▶ Exercise objective
Extend the guide on CORDS data subset selection in SageMaker training, going on from its last sentence.

▶ Text provided
The train.py script is run when a training job is launched. In this script, we import the ResNet-18 model from the CORDS library and pass it the number of classes in our dataset as follows:

from cords.utils.models import ResNet18

numclasses = 10
model = ResNet18(numclasses)

Then, we use the gen_dataset function from CORDS to create training, validation, and test datasets:

from cords.utils.data.datasets.SL import gen_dataset

train_set, validation_set, test_set, numclasses = gen_dataset(
datadir="/opt/ml/input/data/training",
dset_name="cifar10",
feature="dss",
type="image")

From each dataset, we create an equivalent PyTorch dataloader:

train_loader = torch.utils.data.DataLoader(train_set,
batch_size=batch_size,
shuffle=True)

validation_loader = torch.utils.data.DataLoader(validation_set,
batch_size=batch_size,
shuffle=False)

Lastly, we use these dataloaders to create a GLISTERDataLoader from the CORDS library. It uses an implementation of the GLISTER-ONLINE selection strategy, which applies subset selection as we update the model during training, as discussed earlier in this post.

To create the object, we pass the selection strategy specific arguments as a DotMap object along with the train_loader, validation_loader, and logger:

import logging
from cords.utils.data.dataloader.SL.adaptive import GLISTERDataLoader
from dotmap import DotMap

dss_args = # GLISTERDataLoader specific arguments
dss_args = DotMap(dss_args)
dataloader = GLISTERDataLoader(train_loader,
validation_loader,
dss_args,
logger,
batch_size=batch_size,
shuffle=True,
pin_memory=False)

The GLISTERDataLoader can now be applied as a regular dataloader to a training loop. It will select data subsets for the next training batch as the model learns based on that model’s loss. As demonstrated in the preceding table, adding a data subset selection strategy allows us to significantly reduce training time, even with the additional step of data subset selection, with little trade-off in accuracy.

Data scientists and ML engineers often need to evaluate the validity of an approach by comparing it with some baseline. We demonstrate how to do this in the next section.

Experiment tracking

You can use SageMaker Experiments to measure the validity of the data subset selection approach. For more information, see Next generation Amazon SageMaker Experiments – Organize, track, and compare your machine learning trainings at scale.

In our case, we perform four experiments: a baseline without applying data subset selection, and three others with differing fraction parameters, which represents the size of the subset relative to the overall dataset. Naturally, using a smaller fraction parameter should result in reduced training times, but lower model accuracy as well.

▶ Excerpted records
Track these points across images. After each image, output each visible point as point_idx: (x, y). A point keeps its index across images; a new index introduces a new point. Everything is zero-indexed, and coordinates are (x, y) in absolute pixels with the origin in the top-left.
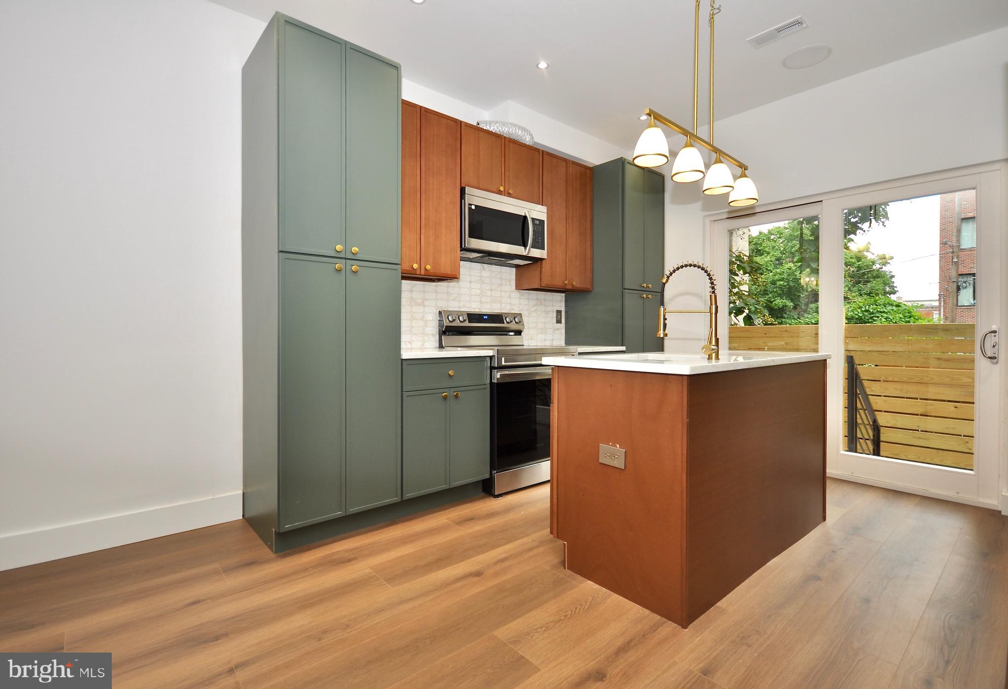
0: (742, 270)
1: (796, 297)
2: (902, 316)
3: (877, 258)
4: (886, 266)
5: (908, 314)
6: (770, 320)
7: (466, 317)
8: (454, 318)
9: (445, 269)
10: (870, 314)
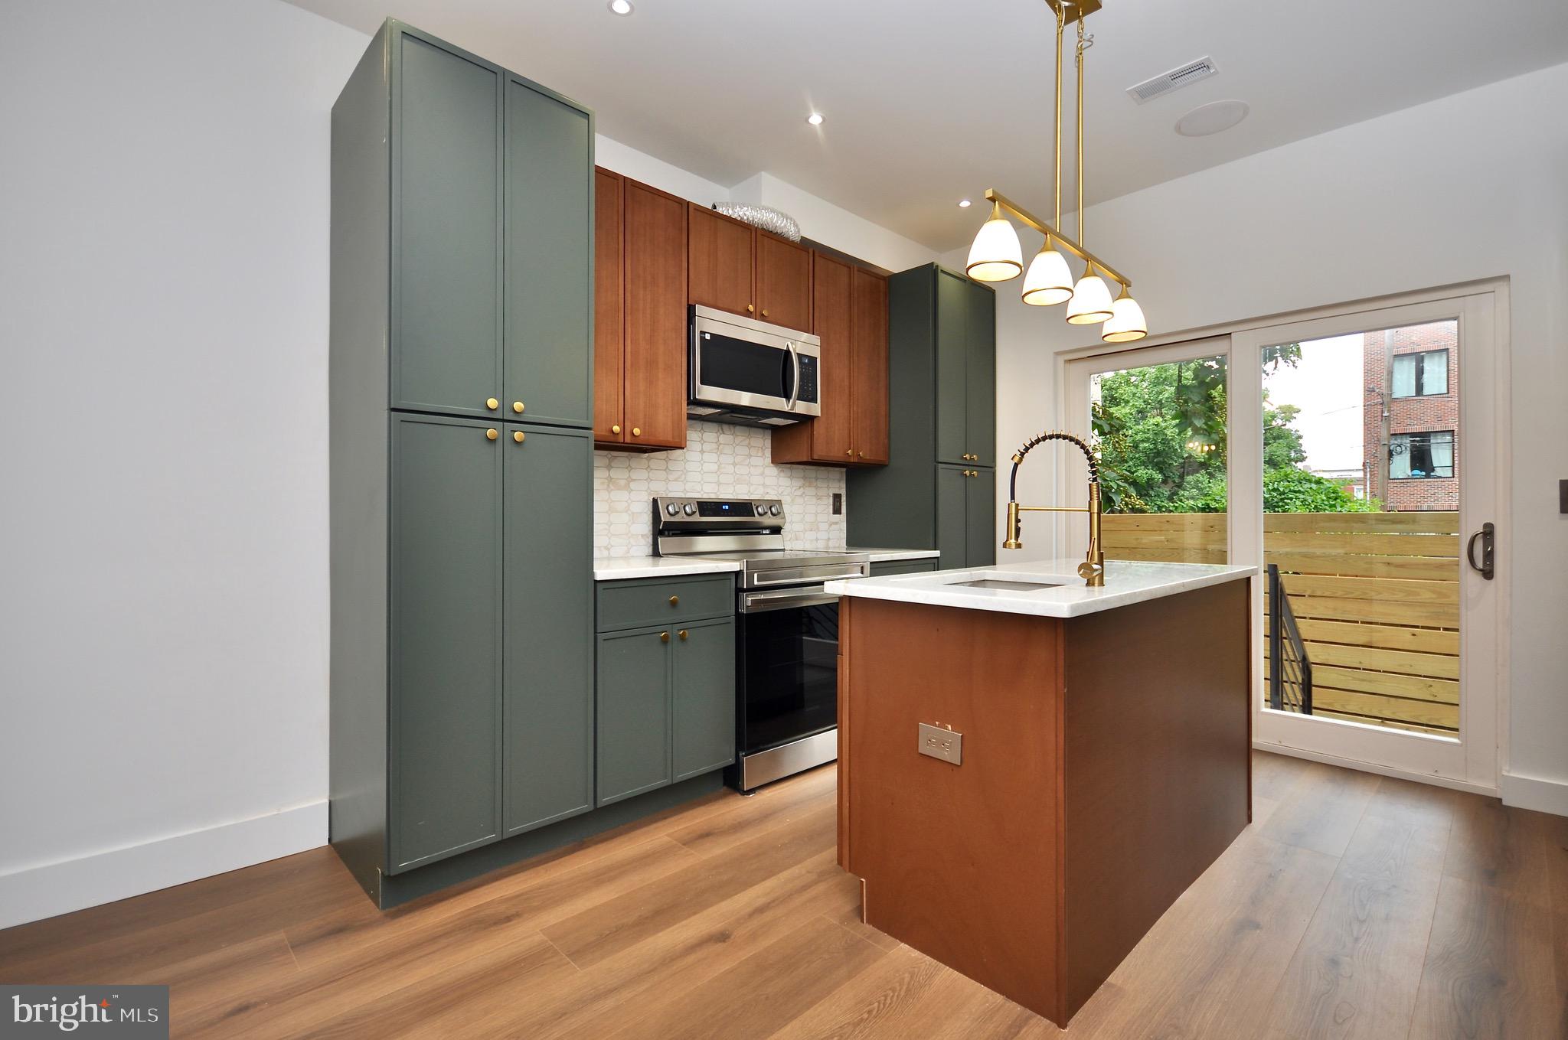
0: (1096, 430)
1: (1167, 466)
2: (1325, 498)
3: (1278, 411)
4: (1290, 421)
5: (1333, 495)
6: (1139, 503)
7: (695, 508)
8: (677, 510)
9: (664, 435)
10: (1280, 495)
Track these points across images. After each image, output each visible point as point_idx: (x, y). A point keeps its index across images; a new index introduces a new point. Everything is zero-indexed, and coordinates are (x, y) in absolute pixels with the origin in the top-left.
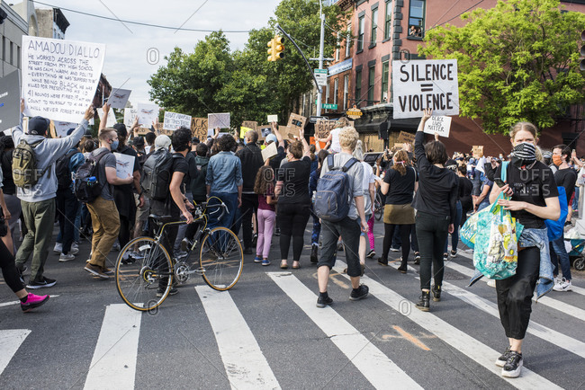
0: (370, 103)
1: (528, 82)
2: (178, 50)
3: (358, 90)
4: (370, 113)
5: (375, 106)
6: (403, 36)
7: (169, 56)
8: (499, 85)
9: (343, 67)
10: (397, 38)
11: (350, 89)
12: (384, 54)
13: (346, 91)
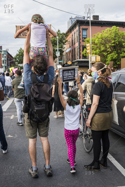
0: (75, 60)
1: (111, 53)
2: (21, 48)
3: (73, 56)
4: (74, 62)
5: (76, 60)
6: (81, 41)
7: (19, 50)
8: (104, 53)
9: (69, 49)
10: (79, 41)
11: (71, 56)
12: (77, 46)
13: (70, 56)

▶ Response to the task
For this post, each training run is represented as a Run in SageMaker Experiments. The runs related to our experiment are all grouped under one Experiment object. Runs can be attached to a common experiment when creating the Estimator with the SDK. See the following code:

from sagemaker.utils import unique_name_from_base
from sagemaker.experiments.run import Run, load_run

experiment_name = unique_name_from_base("data-centric-experiment")
with Run(
experiment_name=experiment_name,
sagemaker_session=sess
) as run:
estimator = PyTorch('train.py',
source_dir="source",
role=role,
instance_type=instance_type,
instance_count=1,
framework_version=framework_version,
py_version='py3',
env={
'SAGEMAKER_REQUIREMENTS': 'requirements.txt',
})
estimator.fit(inputs)

As part of your custom training script, you can collect run metrics by using load_run:

from sagemaker.experiments.run import load_run
from sagemaker.session import Session

if __name__ == "__main__":
args = parse_args()
session = Session(boto3.session.Session(region_name=args.region))
with load_run(sagemaker_session=session) as run:
train(args, run)

Then, using the run object returned by the previous operation, u can collect data points per epoch by calling run.log_metric(name, value, step) and supplying the metric name, value, and current epoch number.

To measure the validity of our approach, we collect metrics corresponding to training loss, training accuracy, validation loss, validation accuracy, and time to complete an epoch. Then, after running the training jobs, we can review the results of our experiment in Amazon SageMaker Studio or through the SageMaker Experiments SDK.

To view validation accuracies within Studio, choose Analyze on the experiment Runs page.

Experiments List

Add a chart, set the chart properties, and choose Create. As shown in the following screenshot, you’ll see a plot of validation accuracies at each epoch for all runs.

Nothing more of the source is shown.